String literals are lvalues, which leaves the door open to modify string literals.
From C in a Nutshell:
In C source code, a literal is a token that denotes a fixed value, which may be an integer, a floating-point number, a character, or a string. A literal’s type is determined by its value and its notation.
The literals discussed here are different from compound literals, which were introduced in the C99 standard. Compound literals are ordinary modifiable objects, sim‐
ilar to variables.
Although C does not strictly prohibit modifying string literals, you should not attempt to do so. For one
thing, the compiler, treating the string literal as a constant, may place it in read-only
memory, in which case the attempted write operation causes a fault. For another, if
two or more identical string literals are used in the program, the compiler may store
them at the same location, so that modifying one causes unexpected results when
you access another.
From the C Standard (6.4.5 String literals)
7 It is unspecified whether these arrays are distinct provided their elements have the appropriate values. If the program attempts to modify such an array, the behavior is undefined.
As for your statement.
The second paragraph says that "C does not strictly prohibit modifying string literals" while compilers do.
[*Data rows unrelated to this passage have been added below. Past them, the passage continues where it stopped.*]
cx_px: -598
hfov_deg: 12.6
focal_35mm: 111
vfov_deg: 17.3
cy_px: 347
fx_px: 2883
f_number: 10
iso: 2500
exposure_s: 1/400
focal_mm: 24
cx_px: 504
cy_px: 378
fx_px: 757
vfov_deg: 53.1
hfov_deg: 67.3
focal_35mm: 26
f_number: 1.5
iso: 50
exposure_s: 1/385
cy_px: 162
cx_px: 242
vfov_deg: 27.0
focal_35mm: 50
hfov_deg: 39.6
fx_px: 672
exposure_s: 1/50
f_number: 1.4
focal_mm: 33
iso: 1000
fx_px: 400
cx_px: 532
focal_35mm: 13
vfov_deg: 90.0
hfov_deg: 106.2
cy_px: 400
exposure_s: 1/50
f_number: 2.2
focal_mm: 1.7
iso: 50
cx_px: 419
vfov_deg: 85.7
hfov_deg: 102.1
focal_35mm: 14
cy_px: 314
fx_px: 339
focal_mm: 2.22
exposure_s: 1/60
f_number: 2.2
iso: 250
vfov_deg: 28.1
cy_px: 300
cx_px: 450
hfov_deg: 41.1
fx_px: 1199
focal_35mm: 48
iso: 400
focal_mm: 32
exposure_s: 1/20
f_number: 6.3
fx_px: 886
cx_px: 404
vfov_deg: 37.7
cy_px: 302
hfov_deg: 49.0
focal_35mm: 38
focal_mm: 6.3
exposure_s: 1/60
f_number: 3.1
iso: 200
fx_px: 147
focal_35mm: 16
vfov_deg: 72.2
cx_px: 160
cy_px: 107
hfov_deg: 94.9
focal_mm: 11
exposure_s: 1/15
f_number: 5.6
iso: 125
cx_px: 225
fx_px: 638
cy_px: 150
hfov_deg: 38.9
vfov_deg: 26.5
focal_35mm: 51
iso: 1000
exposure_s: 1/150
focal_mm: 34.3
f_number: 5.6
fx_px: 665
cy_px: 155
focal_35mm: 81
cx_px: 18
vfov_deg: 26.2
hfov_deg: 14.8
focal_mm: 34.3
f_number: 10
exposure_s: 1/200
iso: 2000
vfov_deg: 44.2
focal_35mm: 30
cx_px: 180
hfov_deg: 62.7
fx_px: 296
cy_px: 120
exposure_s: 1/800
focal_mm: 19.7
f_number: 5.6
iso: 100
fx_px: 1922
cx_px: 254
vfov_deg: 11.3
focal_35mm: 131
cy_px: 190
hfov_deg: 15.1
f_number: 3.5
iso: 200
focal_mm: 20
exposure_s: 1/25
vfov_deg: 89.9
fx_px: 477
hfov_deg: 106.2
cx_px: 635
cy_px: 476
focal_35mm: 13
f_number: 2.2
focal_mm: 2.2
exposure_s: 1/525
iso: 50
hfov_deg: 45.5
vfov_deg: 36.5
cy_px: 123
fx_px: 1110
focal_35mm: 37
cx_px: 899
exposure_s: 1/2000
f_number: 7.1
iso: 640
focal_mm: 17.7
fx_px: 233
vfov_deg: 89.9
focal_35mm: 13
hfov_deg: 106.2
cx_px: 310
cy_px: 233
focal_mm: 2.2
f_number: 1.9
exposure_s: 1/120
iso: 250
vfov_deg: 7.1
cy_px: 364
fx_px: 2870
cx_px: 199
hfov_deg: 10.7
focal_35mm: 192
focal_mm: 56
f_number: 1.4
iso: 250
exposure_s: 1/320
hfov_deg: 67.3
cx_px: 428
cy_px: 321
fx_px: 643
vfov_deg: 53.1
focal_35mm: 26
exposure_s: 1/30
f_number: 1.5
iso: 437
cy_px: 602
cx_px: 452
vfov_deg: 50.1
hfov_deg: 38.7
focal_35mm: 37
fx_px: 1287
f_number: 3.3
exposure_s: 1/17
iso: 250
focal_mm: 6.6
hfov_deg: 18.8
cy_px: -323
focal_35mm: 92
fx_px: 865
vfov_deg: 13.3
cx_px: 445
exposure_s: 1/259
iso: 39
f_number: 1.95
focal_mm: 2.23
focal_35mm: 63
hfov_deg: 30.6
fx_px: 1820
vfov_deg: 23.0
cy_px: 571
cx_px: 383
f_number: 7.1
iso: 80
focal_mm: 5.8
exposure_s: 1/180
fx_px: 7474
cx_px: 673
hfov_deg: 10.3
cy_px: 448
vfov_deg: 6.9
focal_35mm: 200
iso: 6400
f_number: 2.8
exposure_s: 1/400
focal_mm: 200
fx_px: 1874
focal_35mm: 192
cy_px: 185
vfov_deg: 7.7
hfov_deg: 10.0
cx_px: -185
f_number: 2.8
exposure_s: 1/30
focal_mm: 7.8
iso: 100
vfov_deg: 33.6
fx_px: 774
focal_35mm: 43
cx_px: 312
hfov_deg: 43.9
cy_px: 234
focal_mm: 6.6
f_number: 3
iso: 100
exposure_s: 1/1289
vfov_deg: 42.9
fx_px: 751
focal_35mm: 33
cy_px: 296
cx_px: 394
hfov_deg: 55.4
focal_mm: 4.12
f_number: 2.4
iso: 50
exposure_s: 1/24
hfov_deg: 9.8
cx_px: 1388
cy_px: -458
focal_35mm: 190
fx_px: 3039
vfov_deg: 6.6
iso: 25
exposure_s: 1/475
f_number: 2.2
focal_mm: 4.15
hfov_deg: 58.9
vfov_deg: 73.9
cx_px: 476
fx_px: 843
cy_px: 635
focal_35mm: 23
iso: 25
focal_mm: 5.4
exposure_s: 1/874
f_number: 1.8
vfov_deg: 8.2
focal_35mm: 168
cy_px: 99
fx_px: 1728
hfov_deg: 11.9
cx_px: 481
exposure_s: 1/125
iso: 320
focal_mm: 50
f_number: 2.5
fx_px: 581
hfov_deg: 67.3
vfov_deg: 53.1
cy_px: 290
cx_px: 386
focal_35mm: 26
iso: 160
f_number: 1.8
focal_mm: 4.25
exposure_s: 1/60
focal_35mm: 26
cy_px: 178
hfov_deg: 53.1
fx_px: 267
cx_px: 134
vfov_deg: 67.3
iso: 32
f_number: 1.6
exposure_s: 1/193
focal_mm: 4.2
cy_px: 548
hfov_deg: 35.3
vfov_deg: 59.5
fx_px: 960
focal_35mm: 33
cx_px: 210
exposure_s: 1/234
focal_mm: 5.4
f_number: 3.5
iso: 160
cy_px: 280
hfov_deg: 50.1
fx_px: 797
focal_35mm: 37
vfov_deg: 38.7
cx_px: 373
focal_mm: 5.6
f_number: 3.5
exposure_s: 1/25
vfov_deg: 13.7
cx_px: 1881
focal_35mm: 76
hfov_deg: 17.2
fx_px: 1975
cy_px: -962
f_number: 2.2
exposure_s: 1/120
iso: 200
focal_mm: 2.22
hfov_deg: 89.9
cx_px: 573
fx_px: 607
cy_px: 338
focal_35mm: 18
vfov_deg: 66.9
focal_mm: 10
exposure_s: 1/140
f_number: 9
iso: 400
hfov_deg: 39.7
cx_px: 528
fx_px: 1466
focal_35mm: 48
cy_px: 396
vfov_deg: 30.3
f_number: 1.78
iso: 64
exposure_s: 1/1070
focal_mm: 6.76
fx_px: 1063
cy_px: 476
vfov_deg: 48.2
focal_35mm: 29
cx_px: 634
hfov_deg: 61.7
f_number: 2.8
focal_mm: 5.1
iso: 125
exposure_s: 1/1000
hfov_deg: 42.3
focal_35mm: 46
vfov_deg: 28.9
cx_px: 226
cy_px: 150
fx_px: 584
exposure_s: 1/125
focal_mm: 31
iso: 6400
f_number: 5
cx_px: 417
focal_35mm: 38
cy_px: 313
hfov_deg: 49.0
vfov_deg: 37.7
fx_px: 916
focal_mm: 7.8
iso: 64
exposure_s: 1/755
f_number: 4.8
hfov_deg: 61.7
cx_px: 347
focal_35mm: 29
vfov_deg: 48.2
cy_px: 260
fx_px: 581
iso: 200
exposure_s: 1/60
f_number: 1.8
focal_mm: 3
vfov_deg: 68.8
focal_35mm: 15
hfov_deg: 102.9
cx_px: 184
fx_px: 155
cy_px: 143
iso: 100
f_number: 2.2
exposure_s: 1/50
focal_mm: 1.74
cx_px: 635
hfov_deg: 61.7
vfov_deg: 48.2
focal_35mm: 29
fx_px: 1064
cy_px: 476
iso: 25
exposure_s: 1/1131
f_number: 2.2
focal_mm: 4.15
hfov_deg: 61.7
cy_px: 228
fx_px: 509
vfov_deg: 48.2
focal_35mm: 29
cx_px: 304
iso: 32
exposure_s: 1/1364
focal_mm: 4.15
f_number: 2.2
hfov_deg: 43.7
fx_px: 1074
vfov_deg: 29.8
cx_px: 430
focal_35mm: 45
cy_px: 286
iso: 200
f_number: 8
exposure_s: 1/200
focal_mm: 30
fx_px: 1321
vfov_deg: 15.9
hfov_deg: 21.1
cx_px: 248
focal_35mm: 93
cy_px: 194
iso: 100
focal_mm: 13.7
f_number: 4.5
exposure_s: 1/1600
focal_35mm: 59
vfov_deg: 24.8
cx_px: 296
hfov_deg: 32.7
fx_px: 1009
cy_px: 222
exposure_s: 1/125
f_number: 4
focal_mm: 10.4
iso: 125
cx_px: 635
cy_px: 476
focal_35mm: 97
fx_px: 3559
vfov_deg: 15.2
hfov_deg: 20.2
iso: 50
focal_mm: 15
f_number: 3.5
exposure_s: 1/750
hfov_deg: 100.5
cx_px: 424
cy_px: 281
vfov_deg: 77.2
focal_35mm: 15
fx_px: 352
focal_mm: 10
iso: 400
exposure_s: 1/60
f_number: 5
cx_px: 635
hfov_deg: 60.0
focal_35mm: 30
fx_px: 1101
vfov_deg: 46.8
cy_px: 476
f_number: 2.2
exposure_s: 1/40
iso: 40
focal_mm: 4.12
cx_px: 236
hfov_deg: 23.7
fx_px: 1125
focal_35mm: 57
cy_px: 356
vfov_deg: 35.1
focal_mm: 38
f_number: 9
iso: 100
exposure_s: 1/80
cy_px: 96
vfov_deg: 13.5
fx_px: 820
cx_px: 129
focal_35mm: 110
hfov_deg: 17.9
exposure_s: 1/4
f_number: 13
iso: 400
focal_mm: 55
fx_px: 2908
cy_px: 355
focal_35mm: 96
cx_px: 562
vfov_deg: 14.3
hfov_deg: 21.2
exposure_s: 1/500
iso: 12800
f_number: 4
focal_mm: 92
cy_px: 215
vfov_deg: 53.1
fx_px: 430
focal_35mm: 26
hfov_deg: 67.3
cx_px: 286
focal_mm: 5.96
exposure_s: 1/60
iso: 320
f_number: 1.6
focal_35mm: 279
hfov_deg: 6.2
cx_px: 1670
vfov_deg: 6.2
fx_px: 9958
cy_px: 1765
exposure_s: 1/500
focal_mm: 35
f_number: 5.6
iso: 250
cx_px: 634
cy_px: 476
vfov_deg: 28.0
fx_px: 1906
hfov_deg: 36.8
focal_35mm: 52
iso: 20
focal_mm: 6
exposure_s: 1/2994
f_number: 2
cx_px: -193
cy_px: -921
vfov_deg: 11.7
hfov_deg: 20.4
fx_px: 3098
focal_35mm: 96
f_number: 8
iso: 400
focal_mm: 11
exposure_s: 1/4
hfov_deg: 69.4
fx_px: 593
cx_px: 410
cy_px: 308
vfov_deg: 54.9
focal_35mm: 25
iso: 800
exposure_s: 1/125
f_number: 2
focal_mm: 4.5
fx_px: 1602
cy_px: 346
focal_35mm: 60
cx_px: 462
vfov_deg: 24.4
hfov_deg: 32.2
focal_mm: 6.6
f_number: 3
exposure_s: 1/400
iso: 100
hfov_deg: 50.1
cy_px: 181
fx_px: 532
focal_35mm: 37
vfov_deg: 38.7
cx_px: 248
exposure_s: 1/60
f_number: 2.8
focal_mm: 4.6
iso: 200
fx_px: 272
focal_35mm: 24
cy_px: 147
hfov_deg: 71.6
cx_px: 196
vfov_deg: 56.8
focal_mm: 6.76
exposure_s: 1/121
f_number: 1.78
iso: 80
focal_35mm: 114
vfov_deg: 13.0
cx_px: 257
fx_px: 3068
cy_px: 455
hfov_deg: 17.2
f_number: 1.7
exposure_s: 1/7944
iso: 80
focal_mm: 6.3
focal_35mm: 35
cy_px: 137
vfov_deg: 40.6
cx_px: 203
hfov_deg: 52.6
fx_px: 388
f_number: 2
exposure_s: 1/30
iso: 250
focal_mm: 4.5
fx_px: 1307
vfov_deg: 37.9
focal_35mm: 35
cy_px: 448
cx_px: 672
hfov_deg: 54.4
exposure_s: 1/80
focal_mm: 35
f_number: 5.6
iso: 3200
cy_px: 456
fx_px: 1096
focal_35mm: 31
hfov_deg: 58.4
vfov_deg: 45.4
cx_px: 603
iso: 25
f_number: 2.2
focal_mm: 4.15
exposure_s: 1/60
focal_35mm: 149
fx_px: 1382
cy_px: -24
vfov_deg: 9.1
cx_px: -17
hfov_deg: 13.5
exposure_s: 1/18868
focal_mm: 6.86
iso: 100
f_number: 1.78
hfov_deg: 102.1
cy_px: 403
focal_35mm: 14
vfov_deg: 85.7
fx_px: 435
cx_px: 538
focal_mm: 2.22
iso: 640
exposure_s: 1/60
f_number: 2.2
So should a string literal be modified?
Then compilers do not modify string literals. They may store identical string literals as one array.
As @o11c pointed out in a comment in the Annex J (informative) Portability issues there is written
J.3 Implementation-defined behavior
1 A conforming implementation is required to document its choice of behavior in each of the areas listed in this subclause. The following are implementation-defined:
J.5.5 Writable string literals
1 String literals are modifiable (in which case, identical string literals should denote distinct objects) (6.4.5).